Measure what makes work fulfilling
Happy teams are productive teams, and understanding what drives wellbeing at work is the first step to building an environment where people thrive. The Work Happiness Radar gives teams a structured way to measure the human factors that fuel motivation and satisfaction — from role clarity and autonomy to meaning, mastery, support, and engagement. By surfacing how each person experiences their day-to-day work, this health check helps leaders and teams pinpoint what's working, spot early signs of disengagement, and have honest conversations about how to make work more fulfilling. Run it regularly to track work happiness trends over time and turn employee wellbeing into a shared, actionable priority.
Dimensions
Work Happiness Drivers
The core factors that shape how motivated, supported, and fulfilled team members feel in their roles.
Clarity
I have clear understanding of my role, my tasks and what outcomes I have to achieve.
- Unclear
- Somewhat clear
- Crystal clear
Autonomy
I have the freedom to do my job and make decisions.
- No freedom
- Some freedom
- Full autonomy
Meaning
I find my work meaningful and helps to achieve goals.
- Meaningless
- Somewhat meaningful
- Deeply meaningful
Mastery
I can continually develop my skills and expertise in my role to improve my capability.
- No growth
- Some growth
- Always growing
Support
I am supported, resourced and provided with the things I need to do my job well.
- Unsupported
- Partly supported
- Fully supported
Engagement
I can easily, safely and freely engage in the team processes.
- Disengaged
- Somewhat engaged
- Fully engaged
When to use this health check
- Run it as a regular pulse check to monitor team wellbeing and happiness trends over time.
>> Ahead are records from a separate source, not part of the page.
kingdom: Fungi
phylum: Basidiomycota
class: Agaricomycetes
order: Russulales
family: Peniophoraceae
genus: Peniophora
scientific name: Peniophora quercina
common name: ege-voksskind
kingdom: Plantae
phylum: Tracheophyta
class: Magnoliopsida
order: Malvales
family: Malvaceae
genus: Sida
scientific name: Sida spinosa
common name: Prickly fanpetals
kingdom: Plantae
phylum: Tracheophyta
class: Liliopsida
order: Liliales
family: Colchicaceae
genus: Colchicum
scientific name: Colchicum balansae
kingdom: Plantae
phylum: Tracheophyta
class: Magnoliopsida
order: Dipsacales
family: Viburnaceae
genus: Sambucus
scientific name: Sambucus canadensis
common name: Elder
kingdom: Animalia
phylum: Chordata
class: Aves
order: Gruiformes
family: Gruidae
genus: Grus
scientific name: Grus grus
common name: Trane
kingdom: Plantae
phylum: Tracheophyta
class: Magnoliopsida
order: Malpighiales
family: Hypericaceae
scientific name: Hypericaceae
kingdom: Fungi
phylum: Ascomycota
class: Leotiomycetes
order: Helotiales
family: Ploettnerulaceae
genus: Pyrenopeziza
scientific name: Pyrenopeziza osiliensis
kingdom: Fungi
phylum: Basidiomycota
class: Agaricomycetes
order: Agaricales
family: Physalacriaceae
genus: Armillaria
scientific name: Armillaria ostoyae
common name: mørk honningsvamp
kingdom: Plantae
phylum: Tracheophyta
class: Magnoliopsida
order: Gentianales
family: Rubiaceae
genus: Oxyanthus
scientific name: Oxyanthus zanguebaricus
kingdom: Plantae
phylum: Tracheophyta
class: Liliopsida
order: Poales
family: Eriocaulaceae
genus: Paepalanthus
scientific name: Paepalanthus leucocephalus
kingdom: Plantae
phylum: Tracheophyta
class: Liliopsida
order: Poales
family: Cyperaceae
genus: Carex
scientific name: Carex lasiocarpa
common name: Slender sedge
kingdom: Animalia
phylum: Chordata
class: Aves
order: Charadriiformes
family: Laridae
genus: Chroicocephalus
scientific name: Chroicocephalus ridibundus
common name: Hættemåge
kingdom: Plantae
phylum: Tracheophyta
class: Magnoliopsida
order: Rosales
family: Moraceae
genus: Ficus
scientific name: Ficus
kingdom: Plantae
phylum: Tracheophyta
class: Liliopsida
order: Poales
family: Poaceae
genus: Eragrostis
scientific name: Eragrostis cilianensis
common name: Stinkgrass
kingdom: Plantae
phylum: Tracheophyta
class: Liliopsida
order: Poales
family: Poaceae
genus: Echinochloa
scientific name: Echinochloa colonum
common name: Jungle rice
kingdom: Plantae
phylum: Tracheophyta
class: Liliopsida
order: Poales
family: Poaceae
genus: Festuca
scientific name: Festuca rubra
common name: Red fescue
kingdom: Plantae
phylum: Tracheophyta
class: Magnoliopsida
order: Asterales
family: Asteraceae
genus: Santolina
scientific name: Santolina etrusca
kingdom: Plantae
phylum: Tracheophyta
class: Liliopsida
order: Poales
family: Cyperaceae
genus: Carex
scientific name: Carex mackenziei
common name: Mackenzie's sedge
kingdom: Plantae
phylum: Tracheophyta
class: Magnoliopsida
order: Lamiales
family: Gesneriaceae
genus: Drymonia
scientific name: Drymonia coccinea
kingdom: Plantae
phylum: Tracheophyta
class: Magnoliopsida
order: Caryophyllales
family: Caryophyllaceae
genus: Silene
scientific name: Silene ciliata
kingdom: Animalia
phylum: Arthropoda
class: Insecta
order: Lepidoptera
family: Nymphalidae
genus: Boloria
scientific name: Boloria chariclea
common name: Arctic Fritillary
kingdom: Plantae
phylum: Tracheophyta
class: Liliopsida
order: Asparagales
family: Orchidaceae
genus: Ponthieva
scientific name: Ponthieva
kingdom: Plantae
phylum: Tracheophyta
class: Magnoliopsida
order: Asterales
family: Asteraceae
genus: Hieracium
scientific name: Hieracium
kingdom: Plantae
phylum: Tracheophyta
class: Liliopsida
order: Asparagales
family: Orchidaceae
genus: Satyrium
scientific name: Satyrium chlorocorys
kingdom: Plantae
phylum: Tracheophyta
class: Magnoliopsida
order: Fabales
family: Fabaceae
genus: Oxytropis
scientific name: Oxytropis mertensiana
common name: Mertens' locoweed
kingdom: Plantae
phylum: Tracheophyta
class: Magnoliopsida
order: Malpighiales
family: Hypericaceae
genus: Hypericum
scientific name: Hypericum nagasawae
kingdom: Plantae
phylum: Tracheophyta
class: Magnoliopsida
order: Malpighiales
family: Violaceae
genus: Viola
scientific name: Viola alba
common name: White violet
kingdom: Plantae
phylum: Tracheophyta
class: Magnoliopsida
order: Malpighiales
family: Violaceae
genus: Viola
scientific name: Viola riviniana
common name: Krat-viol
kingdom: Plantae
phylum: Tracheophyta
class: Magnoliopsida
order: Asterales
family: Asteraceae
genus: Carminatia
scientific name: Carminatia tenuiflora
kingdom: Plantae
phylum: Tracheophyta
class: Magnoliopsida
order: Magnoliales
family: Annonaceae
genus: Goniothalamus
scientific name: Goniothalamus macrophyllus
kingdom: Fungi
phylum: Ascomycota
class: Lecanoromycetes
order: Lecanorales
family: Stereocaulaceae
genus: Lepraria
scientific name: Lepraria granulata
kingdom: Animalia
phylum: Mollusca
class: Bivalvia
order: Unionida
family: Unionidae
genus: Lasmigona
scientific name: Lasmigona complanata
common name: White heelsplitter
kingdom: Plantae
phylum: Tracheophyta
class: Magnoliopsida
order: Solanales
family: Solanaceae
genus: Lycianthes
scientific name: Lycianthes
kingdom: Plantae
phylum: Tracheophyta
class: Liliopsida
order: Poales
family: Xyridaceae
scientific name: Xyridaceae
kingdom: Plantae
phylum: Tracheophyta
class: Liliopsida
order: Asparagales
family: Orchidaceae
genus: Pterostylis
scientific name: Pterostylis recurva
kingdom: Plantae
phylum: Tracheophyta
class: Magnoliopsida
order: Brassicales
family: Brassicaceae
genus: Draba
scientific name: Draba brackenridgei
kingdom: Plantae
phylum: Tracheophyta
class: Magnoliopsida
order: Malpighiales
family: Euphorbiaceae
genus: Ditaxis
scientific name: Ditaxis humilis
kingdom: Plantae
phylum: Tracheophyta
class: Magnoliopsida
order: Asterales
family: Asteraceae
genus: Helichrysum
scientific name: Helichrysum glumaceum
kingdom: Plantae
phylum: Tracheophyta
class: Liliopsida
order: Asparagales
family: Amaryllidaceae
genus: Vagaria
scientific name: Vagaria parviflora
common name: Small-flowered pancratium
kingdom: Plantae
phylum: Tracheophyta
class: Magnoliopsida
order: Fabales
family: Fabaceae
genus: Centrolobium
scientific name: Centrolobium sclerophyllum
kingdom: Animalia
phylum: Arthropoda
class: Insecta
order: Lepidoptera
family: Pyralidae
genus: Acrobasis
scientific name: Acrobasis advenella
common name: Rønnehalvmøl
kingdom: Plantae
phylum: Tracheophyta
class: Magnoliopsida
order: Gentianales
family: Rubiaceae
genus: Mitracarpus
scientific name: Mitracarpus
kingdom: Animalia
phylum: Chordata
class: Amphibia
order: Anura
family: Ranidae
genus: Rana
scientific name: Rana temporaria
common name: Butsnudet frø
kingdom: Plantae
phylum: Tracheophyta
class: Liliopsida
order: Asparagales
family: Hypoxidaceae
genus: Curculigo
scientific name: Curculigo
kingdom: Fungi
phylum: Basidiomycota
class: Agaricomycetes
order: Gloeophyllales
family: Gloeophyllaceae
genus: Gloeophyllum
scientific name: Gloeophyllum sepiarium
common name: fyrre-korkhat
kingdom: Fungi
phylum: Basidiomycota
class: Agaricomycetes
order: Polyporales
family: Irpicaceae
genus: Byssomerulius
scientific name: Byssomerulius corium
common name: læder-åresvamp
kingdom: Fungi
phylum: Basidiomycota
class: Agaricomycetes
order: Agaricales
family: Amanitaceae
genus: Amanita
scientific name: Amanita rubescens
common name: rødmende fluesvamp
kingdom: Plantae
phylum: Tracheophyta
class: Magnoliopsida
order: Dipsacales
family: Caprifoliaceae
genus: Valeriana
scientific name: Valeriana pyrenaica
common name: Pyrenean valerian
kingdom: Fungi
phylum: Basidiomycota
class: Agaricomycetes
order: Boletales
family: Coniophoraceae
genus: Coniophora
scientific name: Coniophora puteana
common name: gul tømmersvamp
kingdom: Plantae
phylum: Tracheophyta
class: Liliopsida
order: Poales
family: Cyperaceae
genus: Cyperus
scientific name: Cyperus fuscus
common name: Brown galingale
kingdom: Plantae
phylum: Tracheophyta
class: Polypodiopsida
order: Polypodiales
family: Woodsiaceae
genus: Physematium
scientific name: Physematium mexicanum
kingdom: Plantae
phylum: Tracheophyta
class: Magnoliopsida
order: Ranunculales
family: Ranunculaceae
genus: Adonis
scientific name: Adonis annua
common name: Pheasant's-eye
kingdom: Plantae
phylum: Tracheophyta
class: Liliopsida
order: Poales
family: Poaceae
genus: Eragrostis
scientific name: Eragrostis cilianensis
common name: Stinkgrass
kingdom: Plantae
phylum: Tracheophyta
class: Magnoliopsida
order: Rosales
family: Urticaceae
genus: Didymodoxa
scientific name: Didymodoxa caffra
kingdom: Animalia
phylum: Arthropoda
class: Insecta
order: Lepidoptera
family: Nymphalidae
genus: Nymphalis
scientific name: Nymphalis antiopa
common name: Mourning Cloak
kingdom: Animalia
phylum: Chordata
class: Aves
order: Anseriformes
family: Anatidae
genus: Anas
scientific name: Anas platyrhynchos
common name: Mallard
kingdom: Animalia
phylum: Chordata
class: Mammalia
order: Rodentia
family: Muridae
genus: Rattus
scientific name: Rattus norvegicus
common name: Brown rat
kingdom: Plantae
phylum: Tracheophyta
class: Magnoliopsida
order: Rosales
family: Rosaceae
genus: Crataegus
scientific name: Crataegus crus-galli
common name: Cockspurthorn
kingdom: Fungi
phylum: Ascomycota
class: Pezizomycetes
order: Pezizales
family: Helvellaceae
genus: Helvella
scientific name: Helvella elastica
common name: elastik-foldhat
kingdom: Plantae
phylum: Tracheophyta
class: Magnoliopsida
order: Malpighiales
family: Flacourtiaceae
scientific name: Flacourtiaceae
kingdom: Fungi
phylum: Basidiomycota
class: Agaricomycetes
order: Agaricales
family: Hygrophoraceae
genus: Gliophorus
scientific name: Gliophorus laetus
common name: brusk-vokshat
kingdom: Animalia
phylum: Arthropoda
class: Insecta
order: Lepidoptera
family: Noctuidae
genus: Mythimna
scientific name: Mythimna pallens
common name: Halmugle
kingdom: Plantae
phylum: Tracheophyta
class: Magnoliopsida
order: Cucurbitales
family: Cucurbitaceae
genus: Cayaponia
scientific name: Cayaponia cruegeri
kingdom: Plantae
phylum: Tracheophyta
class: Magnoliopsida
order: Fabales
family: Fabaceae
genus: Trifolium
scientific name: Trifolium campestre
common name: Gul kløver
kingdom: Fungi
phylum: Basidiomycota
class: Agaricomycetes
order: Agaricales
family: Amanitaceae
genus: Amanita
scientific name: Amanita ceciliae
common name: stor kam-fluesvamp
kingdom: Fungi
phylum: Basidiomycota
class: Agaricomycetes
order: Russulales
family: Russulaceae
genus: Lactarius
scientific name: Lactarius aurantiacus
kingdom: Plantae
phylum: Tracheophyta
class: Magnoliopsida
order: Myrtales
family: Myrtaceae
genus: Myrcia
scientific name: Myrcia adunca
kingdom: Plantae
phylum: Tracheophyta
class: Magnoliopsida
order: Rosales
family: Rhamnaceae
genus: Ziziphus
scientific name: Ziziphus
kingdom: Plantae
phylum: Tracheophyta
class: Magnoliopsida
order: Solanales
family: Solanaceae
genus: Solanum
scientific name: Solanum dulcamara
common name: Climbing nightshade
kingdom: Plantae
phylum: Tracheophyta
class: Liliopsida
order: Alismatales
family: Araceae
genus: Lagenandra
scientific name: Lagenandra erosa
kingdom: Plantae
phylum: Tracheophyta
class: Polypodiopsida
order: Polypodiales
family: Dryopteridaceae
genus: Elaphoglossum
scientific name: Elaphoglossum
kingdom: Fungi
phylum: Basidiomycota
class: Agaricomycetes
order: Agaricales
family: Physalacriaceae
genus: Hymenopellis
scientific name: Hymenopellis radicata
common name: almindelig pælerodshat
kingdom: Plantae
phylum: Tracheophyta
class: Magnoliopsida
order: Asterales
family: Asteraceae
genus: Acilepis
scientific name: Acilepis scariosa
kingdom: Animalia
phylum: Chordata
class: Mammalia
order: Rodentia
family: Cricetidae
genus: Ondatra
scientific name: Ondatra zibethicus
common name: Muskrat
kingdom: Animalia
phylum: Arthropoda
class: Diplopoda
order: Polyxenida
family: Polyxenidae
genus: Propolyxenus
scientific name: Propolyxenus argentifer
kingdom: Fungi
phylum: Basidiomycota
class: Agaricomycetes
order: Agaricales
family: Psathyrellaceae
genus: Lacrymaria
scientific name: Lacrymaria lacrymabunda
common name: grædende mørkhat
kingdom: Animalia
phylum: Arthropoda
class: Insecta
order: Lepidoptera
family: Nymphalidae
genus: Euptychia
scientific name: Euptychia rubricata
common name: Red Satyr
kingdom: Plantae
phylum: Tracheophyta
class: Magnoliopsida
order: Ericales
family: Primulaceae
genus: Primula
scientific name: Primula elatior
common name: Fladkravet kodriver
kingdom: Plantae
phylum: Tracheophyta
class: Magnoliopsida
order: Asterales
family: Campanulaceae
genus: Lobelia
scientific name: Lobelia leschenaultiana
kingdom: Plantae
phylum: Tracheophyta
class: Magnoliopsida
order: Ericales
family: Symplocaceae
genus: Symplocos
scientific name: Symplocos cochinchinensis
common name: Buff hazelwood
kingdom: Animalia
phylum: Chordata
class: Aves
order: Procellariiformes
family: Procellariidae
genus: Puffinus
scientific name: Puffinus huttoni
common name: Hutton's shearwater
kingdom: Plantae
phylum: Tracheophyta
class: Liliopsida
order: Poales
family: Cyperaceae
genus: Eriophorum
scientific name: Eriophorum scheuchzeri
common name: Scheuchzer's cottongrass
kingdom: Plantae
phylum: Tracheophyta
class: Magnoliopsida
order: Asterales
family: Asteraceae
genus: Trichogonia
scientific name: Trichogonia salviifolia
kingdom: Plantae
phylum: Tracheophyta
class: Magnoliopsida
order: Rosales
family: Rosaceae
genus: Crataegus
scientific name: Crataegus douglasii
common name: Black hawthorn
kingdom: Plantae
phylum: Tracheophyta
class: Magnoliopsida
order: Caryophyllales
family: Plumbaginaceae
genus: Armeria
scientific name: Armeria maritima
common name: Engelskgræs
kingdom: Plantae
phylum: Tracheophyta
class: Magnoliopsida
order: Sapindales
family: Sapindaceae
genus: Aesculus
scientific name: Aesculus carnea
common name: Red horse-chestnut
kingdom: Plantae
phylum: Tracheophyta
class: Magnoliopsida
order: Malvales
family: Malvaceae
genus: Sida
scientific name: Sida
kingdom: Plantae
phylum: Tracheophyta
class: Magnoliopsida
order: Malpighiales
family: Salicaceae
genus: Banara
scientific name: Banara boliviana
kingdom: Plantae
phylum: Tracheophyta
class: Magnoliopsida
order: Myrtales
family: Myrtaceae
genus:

- Use it when morale or motivation seems to be dipping and you want to understand the underlying drivers.
- Introduce it during periods of change or growth to ensure people still feel clear, supported, and engaged.
- Bring it into retrospectives to spark honest conversations about what makes work fulfilling.
Tips & tricks
- Reassure participants that responses are about improving the team's experience, not judging individuals.
- Compare results across cycles to spot which happiness drivers are improving and which need attention.
- Pair low-scoring dimensions with concrete follow-up actions and owners so feedback leads to change.
- Discuss results openly as a team to validate findings and co-create improvements.